--- START ---

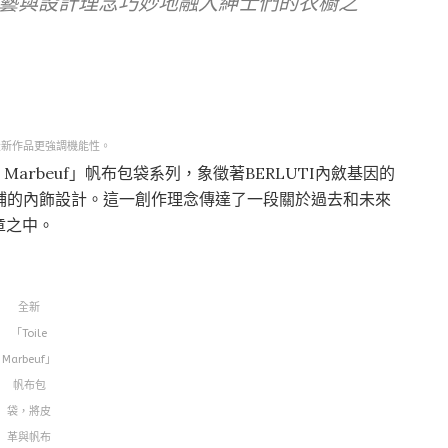
藝與設計理念巧妙地融入紳士們的衣櫥之
TI最新作品更強調機能性。
 Marbeuf」帆布包袋系列，象徵著BERLUTI內斂基因的
店鋪的內飾設計。這一創作理念傳達了一段關於過去和未來
章之中。
全新
「Toile
Marbeuf」
帆布包
袋，將皮
革與帆布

--- END ---

* What is required *
Lines of the listing above that include the string "Marbeuf" should each be copied.

* Solution to the exercise *
 Marbeuf」帆布包袋系列，象徵著BERLUTI內斂基因的
Marbeuf」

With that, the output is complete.